[[ DATA EXTRACTS, beginning ]]
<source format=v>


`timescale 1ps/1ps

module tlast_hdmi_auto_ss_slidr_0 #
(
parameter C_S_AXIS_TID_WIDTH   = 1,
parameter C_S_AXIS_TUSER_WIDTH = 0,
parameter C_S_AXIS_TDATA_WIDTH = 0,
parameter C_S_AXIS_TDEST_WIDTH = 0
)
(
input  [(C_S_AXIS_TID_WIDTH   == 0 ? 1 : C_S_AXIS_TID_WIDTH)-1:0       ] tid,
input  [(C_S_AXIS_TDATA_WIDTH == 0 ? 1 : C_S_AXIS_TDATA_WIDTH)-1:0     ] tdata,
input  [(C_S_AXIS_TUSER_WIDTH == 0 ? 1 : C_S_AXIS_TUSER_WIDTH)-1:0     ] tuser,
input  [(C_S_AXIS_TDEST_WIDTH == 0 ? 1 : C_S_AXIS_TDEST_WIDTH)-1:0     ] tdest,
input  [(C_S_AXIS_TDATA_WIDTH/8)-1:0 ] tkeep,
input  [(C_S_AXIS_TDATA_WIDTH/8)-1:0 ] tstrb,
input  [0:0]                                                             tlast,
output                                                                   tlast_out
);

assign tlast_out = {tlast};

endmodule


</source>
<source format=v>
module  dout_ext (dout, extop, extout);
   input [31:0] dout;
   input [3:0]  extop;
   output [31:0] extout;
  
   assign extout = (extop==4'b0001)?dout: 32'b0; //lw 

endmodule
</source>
[[ DATA EXTRACTS, end ]]
[[ DATA EXTRACTS, beginning ]]
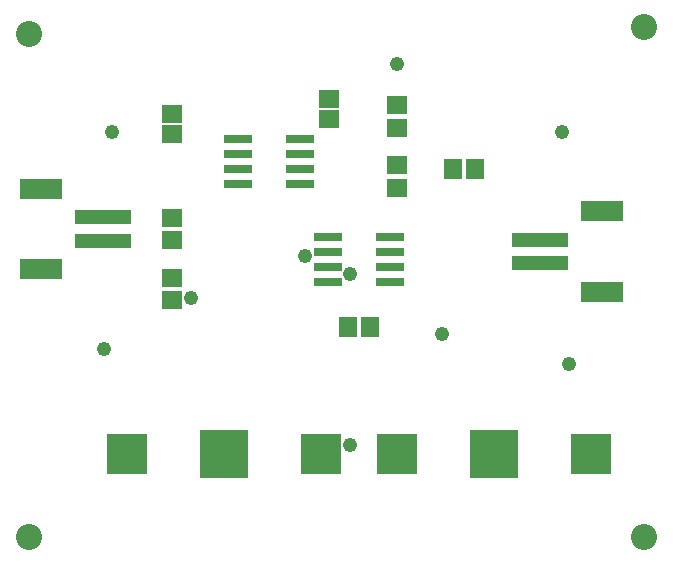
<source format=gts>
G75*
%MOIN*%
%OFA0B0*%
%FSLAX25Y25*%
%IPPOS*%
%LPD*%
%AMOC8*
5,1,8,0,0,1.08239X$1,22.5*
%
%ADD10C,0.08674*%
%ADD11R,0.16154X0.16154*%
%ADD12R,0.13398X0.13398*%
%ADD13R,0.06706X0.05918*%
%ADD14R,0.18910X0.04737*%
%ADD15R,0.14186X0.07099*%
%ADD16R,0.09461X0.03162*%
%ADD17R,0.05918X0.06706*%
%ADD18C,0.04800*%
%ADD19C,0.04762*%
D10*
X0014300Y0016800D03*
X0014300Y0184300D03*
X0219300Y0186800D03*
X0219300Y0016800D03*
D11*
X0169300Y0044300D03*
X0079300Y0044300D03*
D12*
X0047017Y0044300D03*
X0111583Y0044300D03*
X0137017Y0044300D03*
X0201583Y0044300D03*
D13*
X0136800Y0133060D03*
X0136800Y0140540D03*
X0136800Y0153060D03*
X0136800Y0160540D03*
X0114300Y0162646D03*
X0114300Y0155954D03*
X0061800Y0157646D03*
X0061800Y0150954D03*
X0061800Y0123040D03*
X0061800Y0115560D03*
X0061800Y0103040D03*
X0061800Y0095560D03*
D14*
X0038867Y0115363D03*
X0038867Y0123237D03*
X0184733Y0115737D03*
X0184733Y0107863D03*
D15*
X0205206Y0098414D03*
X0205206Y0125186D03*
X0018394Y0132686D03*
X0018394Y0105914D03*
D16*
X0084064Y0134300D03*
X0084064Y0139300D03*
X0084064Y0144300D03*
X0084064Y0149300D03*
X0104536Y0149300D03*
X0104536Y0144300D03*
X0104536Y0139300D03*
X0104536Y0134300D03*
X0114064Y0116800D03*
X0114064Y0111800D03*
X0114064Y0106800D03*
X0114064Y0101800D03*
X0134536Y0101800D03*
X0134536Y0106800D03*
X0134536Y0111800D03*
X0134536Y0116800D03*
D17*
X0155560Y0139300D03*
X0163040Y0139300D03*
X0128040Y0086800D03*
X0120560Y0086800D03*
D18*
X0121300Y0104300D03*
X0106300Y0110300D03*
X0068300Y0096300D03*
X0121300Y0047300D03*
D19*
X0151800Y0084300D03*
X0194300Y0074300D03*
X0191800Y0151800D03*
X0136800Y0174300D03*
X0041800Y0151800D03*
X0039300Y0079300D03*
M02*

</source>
[[ DATA EXTRACTS, end ]]
[[ DATA EXTRACTS, beginning ]]
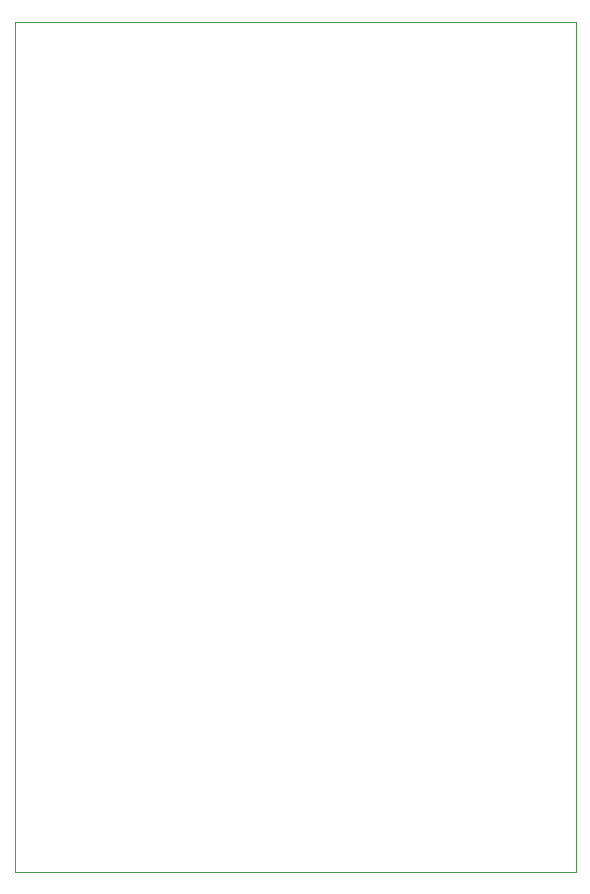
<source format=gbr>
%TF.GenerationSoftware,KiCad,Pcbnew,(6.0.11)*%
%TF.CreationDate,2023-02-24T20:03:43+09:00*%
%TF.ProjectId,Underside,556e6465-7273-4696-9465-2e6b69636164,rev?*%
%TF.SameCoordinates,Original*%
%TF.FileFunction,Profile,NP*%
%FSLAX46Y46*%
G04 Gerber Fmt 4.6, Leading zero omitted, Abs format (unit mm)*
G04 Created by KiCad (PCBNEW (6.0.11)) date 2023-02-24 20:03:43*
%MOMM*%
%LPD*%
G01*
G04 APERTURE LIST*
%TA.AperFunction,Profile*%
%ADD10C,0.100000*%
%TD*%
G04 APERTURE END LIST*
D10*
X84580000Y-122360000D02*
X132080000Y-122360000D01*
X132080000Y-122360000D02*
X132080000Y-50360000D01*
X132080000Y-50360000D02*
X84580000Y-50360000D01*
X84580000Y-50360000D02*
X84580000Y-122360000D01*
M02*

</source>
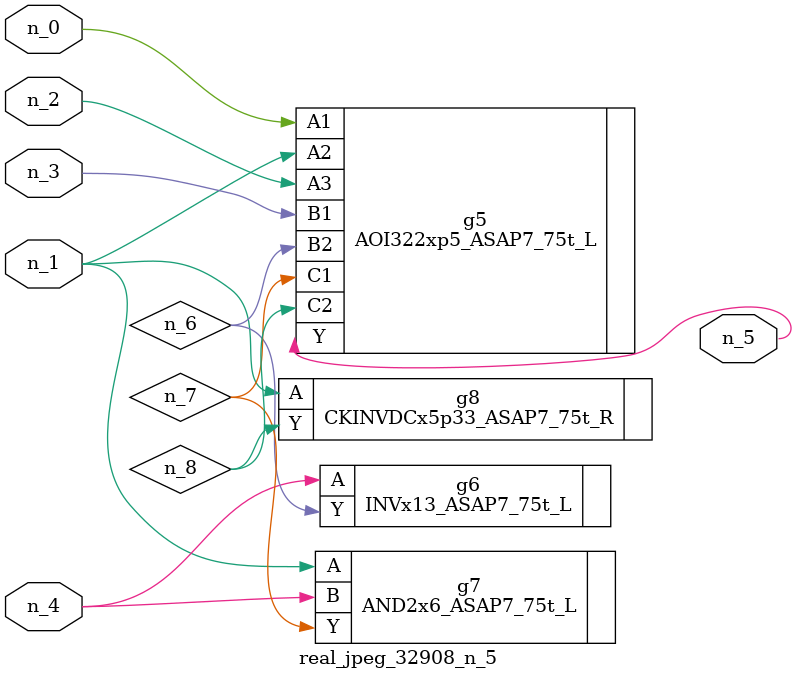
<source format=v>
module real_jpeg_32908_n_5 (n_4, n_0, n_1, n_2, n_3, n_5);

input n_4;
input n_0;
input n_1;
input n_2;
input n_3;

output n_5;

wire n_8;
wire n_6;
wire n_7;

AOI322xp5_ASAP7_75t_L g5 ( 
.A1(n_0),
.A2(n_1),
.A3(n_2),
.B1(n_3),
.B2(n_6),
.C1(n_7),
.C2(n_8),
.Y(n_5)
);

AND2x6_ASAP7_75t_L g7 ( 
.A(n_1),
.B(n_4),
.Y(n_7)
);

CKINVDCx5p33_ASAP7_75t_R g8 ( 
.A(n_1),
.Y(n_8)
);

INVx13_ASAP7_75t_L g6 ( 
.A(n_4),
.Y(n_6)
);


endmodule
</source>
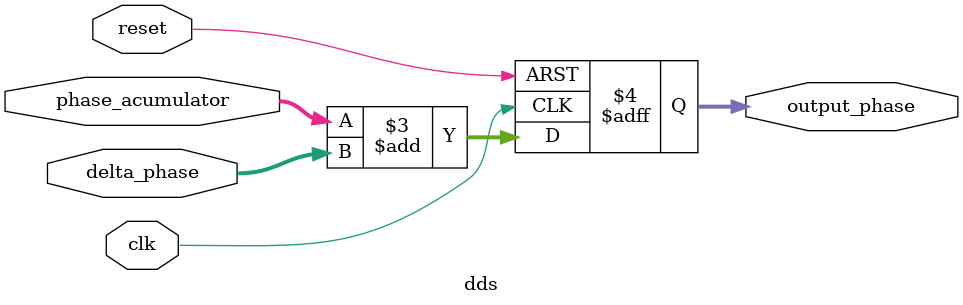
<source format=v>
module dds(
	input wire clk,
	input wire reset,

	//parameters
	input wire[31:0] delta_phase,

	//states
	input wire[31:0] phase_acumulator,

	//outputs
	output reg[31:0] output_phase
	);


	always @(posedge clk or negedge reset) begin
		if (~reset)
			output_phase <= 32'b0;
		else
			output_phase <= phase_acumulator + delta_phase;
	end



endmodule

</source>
[[ DATA EXTRACTS, end ]]
PROBLEM: Lines in the data that hold "LIST" must be located and copied.

YOUR RESPONSE:
G04 APERTURE LIST*
G04 APERTURE END LIST*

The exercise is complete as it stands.